Saved entries
=======
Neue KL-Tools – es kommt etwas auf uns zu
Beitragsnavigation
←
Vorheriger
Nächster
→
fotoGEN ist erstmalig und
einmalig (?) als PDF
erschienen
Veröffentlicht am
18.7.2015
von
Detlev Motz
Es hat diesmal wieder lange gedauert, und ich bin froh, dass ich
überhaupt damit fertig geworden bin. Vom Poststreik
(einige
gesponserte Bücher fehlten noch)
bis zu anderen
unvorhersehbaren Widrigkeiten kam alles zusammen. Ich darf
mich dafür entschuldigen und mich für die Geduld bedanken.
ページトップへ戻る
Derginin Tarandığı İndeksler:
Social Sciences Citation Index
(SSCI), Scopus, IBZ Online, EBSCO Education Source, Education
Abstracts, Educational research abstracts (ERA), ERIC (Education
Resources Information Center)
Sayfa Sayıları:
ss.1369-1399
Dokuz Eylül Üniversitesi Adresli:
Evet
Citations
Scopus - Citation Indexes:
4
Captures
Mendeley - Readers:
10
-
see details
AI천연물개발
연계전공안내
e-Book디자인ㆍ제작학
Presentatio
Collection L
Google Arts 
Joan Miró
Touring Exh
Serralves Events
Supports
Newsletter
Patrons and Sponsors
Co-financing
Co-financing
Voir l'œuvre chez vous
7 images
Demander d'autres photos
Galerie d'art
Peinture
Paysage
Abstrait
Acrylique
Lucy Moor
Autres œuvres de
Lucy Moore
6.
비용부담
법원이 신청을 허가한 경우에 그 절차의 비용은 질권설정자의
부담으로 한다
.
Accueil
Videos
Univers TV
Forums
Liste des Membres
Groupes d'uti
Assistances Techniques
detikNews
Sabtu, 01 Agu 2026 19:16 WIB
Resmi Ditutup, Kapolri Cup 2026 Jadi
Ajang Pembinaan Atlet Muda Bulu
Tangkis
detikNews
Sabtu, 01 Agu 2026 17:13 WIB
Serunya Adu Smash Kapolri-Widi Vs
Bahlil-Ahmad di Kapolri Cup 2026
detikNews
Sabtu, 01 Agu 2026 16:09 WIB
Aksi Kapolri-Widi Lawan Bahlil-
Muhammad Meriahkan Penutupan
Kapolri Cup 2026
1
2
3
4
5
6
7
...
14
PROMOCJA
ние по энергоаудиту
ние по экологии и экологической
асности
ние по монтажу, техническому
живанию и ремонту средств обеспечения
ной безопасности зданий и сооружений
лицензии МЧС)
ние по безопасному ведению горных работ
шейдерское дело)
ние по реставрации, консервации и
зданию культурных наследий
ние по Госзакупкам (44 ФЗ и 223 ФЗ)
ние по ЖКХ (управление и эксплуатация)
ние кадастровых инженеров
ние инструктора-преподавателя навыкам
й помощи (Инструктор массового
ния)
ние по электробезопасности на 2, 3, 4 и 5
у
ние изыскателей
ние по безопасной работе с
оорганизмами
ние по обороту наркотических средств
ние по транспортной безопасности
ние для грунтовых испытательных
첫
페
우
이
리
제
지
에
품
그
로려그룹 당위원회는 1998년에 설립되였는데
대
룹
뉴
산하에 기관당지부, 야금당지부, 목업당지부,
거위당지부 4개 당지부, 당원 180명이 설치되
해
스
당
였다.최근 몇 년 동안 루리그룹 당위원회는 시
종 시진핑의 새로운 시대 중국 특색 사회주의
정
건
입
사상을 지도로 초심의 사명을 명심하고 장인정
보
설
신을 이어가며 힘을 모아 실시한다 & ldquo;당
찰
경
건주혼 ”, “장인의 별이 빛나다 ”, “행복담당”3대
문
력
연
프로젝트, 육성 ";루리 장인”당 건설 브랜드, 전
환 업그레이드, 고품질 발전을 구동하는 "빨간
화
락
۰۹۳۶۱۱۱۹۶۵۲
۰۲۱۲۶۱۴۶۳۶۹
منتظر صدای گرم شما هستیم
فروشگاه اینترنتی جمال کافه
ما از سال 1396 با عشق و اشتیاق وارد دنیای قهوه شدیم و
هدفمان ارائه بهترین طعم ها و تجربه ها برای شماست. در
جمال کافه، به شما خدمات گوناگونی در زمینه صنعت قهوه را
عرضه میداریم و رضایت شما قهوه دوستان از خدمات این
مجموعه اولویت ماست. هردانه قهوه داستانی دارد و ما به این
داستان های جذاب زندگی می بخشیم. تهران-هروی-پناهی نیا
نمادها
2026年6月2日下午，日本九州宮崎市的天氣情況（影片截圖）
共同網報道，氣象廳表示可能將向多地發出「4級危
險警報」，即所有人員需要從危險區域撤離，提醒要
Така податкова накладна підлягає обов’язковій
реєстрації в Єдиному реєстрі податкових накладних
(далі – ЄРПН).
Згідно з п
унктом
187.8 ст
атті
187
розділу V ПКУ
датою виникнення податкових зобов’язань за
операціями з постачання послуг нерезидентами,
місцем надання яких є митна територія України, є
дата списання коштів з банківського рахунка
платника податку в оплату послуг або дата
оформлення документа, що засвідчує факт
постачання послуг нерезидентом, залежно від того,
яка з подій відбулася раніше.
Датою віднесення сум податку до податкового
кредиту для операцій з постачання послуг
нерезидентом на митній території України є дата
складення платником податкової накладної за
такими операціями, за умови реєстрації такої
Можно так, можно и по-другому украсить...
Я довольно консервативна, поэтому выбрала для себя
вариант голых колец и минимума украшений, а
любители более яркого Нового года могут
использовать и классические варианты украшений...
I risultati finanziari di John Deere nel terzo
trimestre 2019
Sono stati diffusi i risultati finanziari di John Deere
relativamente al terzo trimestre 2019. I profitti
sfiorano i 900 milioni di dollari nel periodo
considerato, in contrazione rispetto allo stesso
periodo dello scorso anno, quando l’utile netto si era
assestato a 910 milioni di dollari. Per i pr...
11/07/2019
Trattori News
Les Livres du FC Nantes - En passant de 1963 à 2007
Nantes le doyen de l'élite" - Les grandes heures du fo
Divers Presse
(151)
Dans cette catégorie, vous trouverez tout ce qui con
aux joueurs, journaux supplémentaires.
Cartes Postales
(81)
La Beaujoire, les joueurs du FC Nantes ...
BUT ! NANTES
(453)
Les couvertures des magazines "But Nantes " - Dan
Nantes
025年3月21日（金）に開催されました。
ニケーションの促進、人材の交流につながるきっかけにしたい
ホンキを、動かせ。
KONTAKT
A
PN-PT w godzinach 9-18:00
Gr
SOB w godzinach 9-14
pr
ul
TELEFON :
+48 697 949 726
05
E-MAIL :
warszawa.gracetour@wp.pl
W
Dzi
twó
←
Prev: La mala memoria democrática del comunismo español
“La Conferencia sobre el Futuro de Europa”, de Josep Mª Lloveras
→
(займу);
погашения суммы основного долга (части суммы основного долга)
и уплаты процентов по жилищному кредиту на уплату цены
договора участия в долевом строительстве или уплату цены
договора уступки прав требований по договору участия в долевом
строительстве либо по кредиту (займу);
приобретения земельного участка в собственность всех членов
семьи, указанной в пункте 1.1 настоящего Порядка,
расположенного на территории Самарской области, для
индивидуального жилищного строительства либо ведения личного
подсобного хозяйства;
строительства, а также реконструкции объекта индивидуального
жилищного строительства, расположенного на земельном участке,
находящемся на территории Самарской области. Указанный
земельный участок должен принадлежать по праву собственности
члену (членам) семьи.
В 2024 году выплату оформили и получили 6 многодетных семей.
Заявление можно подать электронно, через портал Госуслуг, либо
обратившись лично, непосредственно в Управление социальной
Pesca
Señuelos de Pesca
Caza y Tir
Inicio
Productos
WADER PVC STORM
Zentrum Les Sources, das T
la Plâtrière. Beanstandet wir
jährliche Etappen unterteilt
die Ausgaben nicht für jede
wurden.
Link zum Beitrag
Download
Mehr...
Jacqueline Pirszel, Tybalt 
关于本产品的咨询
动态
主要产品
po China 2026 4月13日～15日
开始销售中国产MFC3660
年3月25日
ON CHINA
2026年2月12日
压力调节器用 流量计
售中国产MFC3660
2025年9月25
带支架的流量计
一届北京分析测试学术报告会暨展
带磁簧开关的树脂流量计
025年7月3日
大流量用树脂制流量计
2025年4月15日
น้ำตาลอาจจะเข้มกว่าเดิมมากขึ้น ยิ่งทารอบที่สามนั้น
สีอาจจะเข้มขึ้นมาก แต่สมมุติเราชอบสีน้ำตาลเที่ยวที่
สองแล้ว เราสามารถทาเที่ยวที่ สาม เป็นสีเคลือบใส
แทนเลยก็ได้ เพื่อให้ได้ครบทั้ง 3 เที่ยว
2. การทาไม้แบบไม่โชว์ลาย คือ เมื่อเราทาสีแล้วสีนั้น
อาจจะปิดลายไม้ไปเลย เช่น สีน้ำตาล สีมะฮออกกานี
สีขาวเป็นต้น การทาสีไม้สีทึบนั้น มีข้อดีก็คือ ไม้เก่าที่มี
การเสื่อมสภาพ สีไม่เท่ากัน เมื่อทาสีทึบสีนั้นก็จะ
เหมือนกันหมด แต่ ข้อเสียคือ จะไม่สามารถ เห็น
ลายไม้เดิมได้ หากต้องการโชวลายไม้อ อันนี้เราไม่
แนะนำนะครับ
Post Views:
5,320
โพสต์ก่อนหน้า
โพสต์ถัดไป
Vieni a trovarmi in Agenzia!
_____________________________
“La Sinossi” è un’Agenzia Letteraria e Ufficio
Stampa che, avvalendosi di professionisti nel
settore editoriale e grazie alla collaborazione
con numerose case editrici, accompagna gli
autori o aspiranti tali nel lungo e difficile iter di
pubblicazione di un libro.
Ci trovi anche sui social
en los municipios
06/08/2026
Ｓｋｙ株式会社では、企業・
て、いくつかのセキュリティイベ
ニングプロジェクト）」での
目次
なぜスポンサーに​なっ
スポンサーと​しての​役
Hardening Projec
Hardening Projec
=======
Tell how many lines in the data contain the word "жилищного", answering with that number and no other text.

2